Just don't touch the language. It takes one hell of an ego to think you can out-write Will. :smallcool:

I... I dunno. Shakespeare is Shakespeare, and he really stands in his own category. And speaking as someone who adores the language of the plays, I don't think touching the script is really a taboo art. Well... it is if you're trying to do a stage performance of a Shakespeare play, but in other forms of theater, and in movies, I'm less certain.
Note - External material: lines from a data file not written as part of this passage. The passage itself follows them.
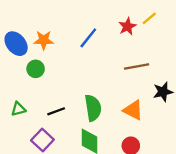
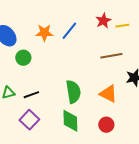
yellow line: (149, 18) -> (122, 26), moved, turned 32
orange star: (44, 40) -> (44, 33), moved
black line: (56, 111) -> (31, 95), moved

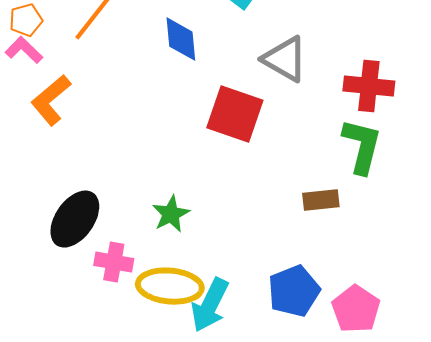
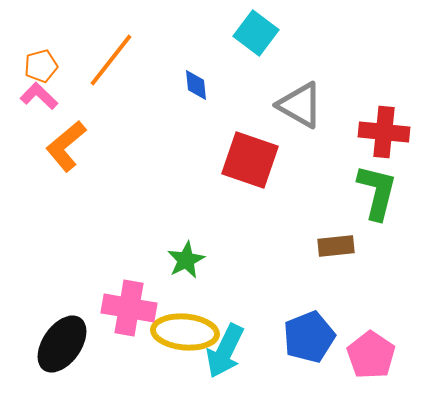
blue diamond: (181, 39) -> (196, 85), size x0.7
black ellipse: (75, 219) -> (62, 344), moved
pink cross: (114, 262) -> (129, 308), size x1.4

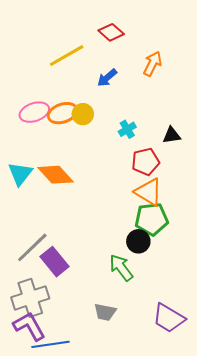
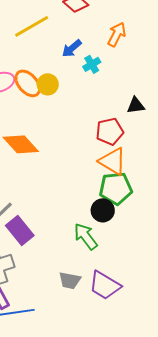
orange ellipse: (63, 113) -> (28, 83), turned 68
cyan cross: (127, 129) -> (92, 64), moved
purple trapezoid: (169, 318) -> (105, 285), moved

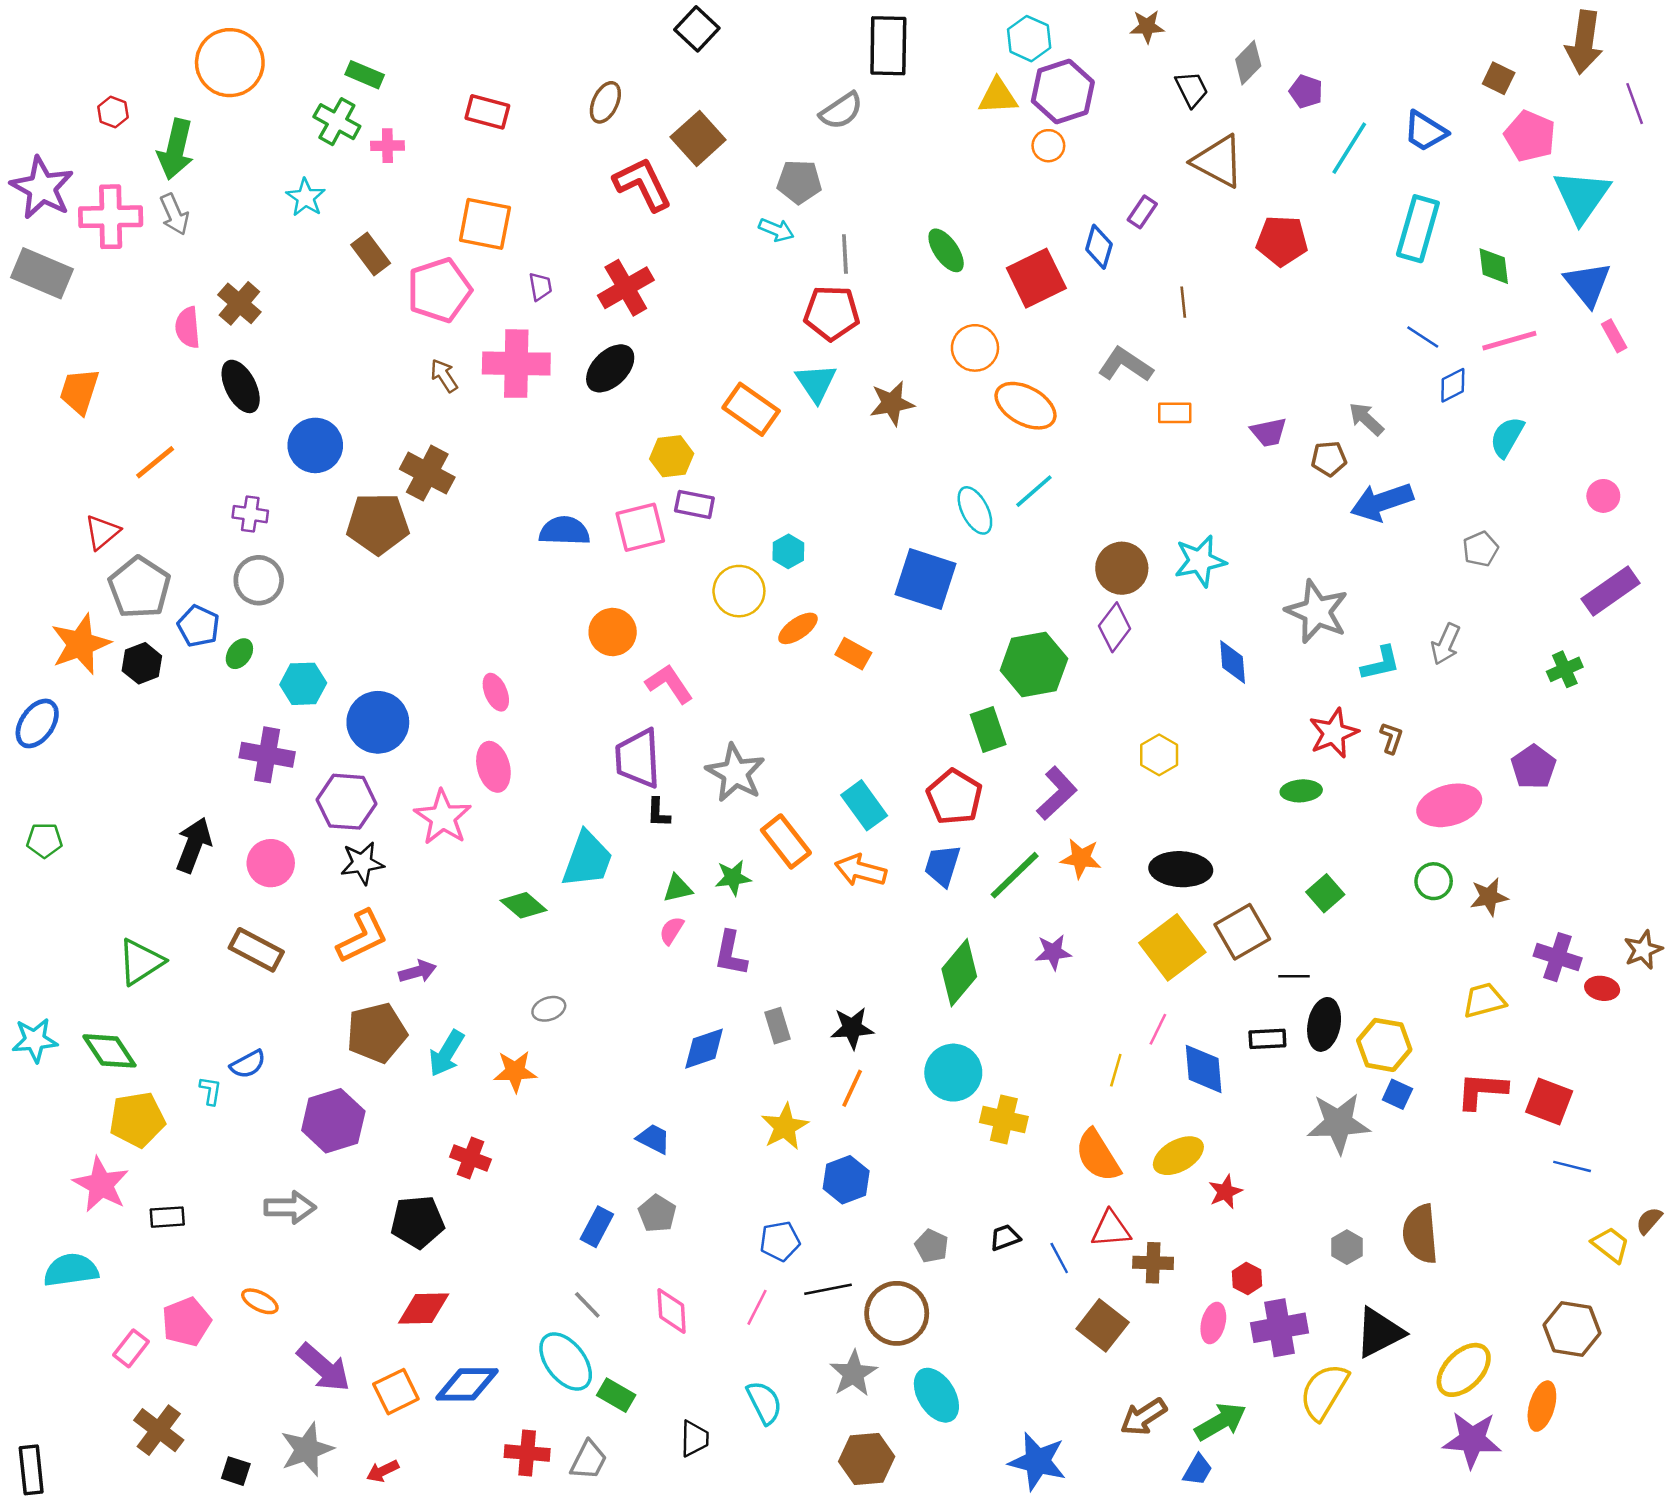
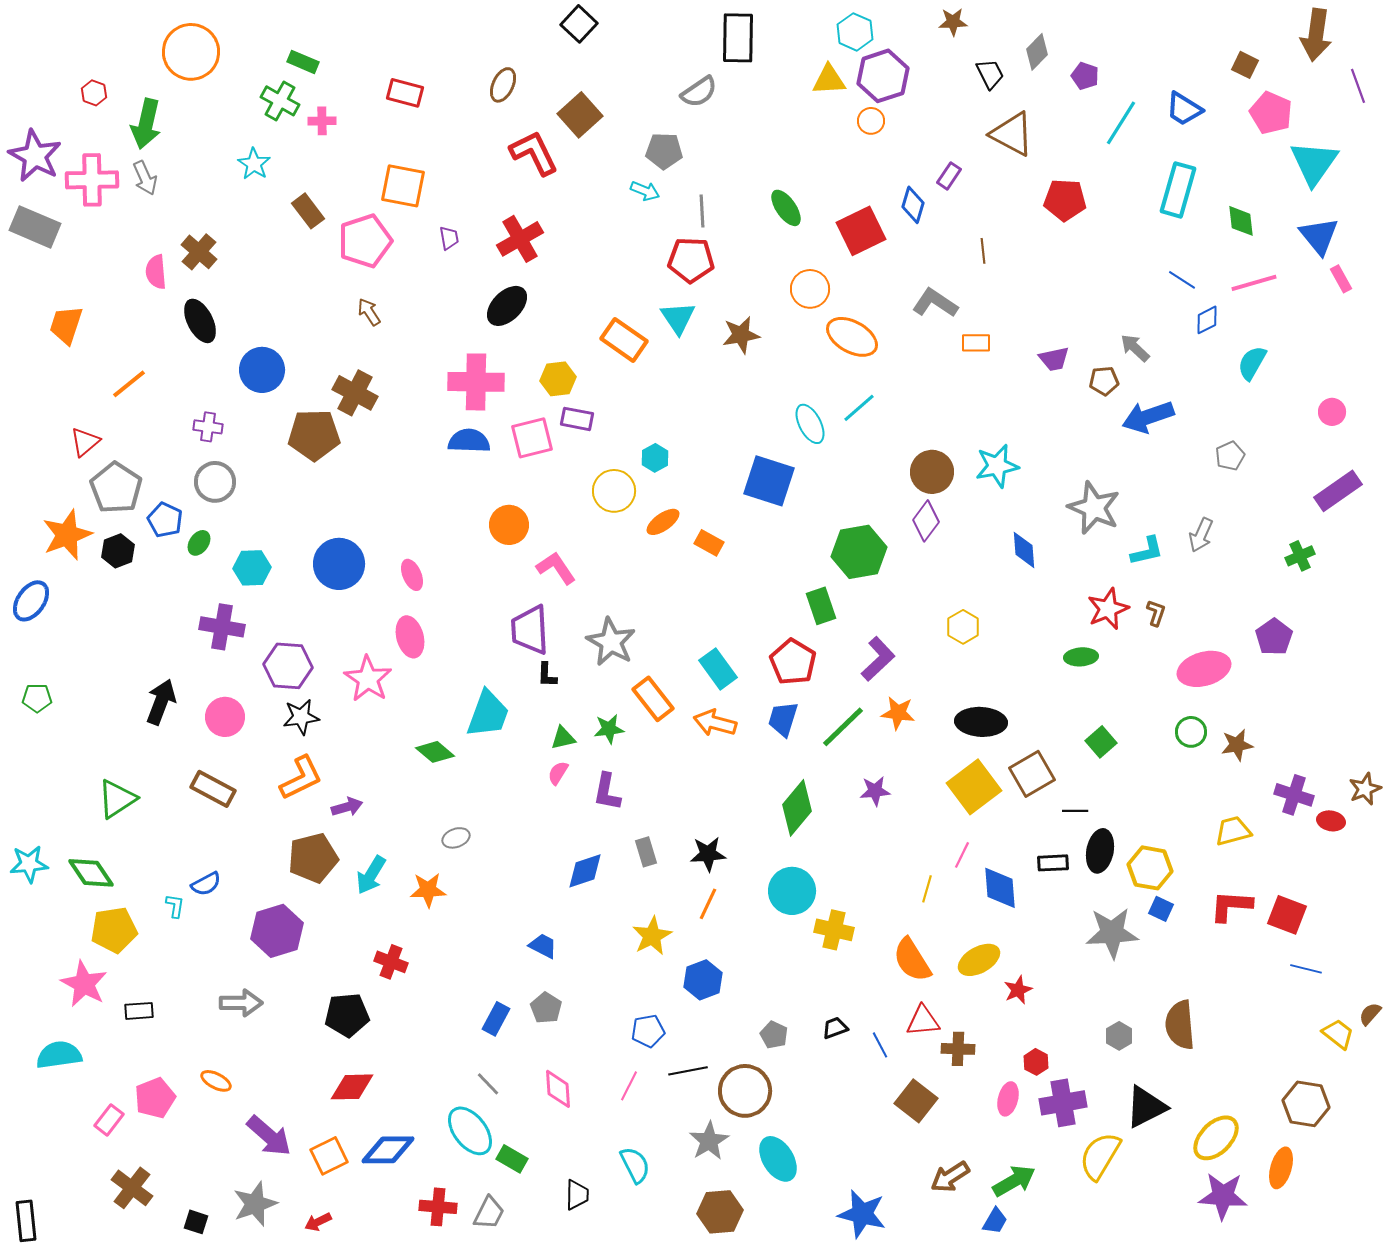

I don't think it's really about thinking that this or that is "better" than the play, but in modernizing it you can tell a story that's worlds apart from what went on at The Globe, without it needing to compete with the original for our love. Kurosawa's adaptations are legitimately brilliant. As mentioned before, "O" made me think about Othello in ways I hadn't before. There's real artistic value to putting new spins on old stories - that is, after all, what Shakespeare did.

Having said that, my favorite movie version of a Shakespeare play is Branagh's Much Ado About Nothing. The cinematography is wonderful, and the cast list is very well put together, Keanu Reeves or no Keanu Reeves (and incidentally, his remains the most perfect delivery of the "I am not of many words, but I thank you" line I have ever seen. Minor thing, but still. He was an hilarious and unintentionally brillaint Don Jon).

On the stranger side of things, I've seen a version of Hamlet where they made absolutely no attempt to put anyone in costume of any sort, and judging from the scenery, it's almost as if one of them happened to have a camera on hand, and someone said, "Hey, who feels like performing Hamlet right now?" It's passably read, but the visuals are so casual that it's extremely throwing.

Platinum_Mongoose
2009-11-21, 07:54 PM
There's a problem with that, though: if you take the play and transfer it into, say, 1980s Miami, you wind up with people dressed like moderns, driving cars, and so forth... but speaking in Elizabethan English. It ends up making them look dumb.

I refer you to Romeo+Juliet with Leonardo DiCaprio and Claire Danes. Set in what I believe is modern day Brazil, stays true to the language, and is one of the best adaptations of that particular text out there.

warty goblin
2009-11-21, 08:14 PM
I refer you to Romeo+Juliet with Leonardo DiCaprio and Claire Danes. Set in what I believe is modern day Brazil, stays true to the language, and is one of the best adaptations of that particular text out there.

It made me want to be nearly anywhere but the theatre when I went to see it.

Platinum_Mongoose
2009-11-21, 09:11 PM
It made me want to be nearly anywhere but the theatre when I went to see it.

Well, that's simply a matter of opinion, clearly. I enjoyed the movie quite a lot. Guy-who-played-that-one-annoying-guy on Lost was a great Mercutio.

Also, isn't Forbidden Planet a Tempest retelling? I haven't actually seen it (and I'm a sci-fi nerd cinema major--fail at life) but that's what I hear.